It's a key to the structure of the universe.
"As a layman, I would now say, 'I think we have it,' " he announced. But in almost the same breath, Heuer put his scientist hat back on and started shading his language: "We have observed a new particle consistent with a Higgs boson."
The scientists weren't ready to come right out and say this is the Higgs boson. It's a new particle, to be sure, and one that at first glance looks like the Higgs boson. But is this actually the Higgs boson everyone was expecting or something a bit different?
"That remains open," Heuer said.
He said it could take three or four more years to run the experiments necessary to figure out exactly what they've found. But Higgs or no, the discovery of a new particle is a major deal.

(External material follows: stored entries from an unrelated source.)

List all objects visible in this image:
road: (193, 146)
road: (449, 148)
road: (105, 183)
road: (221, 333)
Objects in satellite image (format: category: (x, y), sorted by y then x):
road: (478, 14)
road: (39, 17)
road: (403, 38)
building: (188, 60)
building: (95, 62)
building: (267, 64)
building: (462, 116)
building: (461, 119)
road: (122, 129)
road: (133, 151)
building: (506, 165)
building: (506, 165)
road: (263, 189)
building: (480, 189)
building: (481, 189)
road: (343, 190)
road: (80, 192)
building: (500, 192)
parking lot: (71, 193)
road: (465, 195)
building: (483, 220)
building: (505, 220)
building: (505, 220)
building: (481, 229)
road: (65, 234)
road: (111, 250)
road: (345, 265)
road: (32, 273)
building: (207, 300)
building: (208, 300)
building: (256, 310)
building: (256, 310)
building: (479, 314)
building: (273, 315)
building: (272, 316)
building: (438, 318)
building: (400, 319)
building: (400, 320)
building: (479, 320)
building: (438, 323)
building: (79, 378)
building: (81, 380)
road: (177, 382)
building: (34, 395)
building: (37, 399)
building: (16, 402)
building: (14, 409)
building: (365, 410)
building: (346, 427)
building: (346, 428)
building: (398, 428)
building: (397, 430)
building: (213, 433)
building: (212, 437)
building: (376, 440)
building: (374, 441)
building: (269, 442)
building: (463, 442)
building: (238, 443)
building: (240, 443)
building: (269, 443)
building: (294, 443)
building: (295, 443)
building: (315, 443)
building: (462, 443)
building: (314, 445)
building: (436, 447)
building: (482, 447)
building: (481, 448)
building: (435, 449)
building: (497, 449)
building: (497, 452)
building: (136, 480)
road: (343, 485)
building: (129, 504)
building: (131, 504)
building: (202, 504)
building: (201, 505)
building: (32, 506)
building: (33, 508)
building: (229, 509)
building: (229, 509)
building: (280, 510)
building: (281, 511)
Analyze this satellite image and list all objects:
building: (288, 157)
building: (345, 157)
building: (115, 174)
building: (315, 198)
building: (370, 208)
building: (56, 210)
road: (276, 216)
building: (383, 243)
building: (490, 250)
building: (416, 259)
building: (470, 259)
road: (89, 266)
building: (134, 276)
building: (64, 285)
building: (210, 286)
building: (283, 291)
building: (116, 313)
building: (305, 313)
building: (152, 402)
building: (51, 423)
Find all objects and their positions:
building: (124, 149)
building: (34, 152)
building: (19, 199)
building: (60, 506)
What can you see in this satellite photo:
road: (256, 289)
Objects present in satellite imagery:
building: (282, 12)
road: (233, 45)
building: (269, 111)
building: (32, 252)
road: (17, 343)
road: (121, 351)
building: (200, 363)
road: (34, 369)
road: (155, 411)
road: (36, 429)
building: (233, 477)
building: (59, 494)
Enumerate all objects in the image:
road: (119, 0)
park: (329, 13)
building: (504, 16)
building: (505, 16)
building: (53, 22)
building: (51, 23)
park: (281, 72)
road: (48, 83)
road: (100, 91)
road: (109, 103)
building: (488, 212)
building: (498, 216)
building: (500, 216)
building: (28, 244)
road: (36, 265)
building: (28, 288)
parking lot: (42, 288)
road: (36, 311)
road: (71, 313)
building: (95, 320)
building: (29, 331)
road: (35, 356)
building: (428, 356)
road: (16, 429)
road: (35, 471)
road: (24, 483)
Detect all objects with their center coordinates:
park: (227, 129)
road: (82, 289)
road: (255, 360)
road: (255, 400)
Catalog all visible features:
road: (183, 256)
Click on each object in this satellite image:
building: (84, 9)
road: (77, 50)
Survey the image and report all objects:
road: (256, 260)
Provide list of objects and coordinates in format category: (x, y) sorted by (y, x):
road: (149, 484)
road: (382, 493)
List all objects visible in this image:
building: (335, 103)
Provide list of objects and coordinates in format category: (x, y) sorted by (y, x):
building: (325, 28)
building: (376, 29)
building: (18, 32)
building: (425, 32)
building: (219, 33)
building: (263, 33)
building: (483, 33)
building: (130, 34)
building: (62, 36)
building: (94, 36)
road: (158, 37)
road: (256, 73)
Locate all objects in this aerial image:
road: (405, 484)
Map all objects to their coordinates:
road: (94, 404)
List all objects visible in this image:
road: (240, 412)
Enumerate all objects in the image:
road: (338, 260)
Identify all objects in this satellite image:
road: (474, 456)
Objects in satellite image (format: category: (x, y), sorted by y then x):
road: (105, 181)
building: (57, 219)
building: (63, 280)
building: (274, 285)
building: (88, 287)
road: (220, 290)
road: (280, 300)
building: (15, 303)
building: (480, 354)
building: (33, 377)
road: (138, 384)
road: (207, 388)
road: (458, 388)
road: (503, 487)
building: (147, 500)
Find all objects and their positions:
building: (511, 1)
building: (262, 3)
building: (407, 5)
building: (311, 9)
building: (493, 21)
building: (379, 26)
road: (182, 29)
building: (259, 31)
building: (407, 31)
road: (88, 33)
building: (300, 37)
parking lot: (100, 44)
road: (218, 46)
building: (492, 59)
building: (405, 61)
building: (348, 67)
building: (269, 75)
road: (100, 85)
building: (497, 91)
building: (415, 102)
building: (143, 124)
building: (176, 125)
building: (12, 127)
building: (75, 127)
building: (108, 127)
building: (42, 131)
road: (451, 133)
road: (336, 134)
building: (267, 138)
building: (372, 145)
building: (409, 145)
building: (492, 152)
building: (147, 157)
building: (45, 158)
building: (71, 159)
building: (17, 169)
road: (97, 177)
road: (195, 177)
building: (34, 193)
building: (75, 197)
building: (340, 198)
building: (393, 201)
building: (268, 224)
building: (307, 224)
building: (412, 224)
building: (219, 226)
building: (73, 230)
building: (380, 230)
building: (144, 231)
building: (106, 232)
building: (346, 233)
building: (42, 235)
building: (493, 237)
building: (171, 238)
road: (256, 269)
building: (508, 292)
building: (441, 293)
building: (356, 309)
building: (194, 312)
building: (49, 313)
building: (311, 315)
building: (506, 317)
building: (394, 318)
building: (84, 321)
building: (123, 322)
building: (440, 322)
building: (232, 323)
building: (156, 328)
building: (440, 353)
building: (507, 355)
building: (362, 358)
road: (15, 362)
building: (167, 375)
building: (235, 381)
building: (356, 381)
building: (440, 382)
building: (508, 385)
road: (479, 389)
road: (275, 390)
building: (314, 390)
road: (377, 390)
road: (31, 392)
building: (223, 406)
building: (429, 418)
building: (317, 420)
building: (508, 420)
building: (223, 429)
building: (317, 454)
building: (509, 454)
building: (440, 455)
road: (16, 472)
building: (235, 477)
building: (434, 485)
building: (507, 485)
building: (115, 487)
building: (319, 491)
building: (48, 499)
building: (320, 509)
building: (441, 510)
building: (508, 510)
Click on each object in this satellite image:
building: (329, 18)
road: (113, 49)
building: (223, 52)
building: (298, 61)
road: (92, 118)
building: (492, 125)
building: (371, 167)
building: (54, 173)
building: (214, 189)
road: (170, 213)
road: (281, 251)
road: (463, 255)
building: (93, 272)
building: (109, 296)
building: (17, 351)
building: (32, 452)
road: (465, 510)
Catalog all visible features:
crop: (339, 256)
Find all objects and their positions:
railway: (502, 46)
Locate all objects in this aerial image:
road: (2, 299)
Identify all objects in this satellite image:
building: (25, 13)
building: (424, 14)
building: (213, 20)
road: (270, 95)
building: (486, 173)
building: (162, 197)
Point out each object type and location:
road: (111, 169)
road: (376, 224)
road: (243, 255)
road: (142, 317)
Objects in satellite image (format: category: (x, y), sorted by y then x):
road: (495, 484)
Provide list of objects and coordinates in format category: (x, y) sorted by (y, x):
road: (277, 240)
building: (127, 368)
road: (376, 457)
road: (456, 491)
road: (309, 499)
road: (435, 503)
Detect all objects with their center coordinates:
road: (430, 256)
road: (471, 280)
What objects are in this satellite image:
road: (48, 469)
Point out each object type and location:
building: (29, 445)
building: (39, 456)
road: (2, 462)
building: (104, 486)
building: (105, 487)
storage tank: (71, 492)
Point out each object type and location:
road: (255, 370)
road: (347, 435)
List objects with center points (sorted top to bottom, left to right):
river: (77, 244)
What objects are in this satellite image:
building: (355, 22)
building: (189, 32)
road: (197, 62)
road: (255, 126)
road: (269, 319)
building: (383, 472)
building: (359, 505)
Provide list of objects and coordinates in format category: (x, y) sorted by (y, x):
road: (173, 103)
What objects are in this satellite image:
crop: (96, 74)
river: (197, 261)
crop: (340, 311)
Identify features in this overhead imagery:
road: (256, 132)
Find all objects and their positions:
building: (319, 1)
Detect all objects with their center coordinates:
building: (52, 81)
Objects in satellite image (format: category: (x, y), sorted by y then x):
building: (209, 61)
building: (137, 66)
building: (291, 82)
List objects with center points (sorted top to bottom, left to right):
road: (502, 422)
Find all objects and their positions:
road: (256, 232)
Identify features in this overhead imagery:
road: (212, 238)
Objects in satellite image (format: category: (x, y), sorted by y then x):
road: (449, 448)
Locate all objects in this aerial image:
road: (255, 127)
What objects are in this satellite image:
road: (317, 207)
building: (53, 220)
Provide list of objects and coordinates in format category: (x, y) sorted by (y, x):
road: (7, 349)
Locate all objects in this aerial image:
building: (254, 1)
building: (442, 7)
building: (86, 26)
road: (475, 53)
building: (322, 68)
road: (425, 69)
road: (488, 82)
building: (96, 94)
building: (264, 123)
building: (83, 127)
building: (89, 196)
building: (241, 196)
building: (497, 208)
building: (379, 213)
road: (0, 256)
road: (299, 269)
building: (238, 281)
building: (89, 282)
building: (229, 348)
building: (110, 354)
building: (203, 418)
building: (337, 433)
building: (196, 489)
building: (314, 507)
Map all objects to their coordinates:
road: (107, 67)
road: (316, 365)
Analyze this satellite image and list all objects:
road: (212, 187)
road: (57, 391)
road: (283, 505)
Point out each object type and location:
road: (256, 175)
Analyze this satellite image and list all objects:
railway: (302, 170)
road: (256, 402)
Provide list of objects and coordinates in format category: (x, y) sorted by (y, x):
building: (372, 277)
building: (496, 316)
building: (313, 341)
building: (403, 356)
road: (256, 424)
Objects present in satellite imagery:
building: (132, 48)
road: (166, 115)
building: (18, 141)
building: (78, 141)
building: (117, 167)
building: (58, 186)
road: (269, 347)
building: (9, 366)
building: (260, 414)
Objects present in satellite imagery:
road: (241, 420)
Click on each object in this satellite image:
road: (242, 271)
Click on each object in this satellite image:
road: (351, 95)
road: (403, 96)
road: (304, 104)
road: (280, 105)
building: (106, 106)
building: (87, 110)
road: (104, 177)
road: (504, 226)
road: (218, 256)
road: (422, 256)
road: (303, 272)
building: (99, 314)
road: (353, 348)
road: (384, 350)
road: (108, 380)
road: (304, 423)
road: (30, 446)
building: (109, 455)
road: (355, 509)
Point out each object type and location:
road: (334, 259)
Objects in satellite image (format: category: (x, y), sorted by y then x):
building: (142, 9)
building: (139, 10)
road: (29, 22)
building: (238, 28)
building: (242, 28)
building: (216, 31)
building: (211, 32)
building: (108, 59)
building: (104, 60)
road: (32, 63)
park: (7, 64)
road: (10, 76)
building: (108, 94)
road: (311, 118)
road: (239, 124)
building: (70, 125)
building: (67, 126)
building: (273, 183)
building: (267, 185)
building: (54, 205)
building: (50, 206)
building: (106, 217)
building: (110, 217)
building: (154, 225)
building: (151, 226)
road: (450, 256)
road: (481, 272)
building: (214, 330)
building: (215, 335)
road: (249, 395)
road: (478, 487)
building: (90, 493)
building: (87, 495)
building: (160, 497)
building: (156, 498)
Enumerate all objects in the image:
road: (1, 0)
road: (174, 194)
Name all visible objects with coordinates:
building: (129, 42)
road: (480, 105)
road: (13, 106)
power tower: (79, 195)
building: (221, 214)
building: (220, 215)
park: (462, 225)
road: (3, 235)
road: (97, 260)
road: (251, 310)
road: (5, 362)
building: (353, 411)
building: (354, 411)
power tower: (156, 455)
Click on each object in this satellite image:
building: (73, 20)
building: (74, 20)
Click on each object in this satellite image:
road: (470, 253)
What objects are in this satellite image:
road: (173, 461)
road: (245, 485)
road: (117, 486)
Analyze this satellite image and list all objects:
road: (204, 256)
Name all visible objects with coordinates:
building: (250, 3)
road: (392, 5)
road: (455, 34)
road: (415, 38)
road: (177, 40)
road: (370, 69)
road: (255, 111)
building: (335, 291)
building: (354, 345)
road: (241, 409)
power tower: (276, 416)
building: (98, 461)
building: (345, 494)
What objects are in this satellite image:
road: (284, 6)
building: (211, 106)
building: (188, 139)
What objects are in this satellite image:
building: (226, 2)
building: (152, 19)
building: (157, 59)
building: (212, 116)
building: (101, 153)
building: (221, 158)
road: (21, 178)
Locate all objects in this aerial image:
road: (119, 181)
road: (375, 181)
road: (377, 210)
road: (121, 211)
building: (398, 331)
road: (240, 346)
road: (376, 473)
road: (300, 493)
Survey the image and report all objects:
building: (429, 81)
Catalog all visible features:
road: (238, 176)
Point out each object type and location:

Fabrice Coffrini/AFP/Getty Images
If it is indeed the Higgs boson, the discovery would provide evidence that there's a field — the Higgs field — that permeates our universe and interacts with particles to create mass. It explains why the atoms that make us who we are actually have substance.
"It's a rather profound thing," Incandela said. "That we can maybe answer the question someday: Where does our substance come from — where does mass come from?"
Those deep ideas will be teased out in experiments to be run in the years to come. But Wednesday was a celebration for the entire field of physics. Even Peter Higgs, who proposed the Higgs particle back in the 1960s, was on hand.
"Congratulations to everybody involved in this tremendous achievement," he said. "For me, it's really an incredible thing that it's happened in my lifetime."
Higgs will now wait, along with everyone else, to see whether this new particle really is the one that bears his name.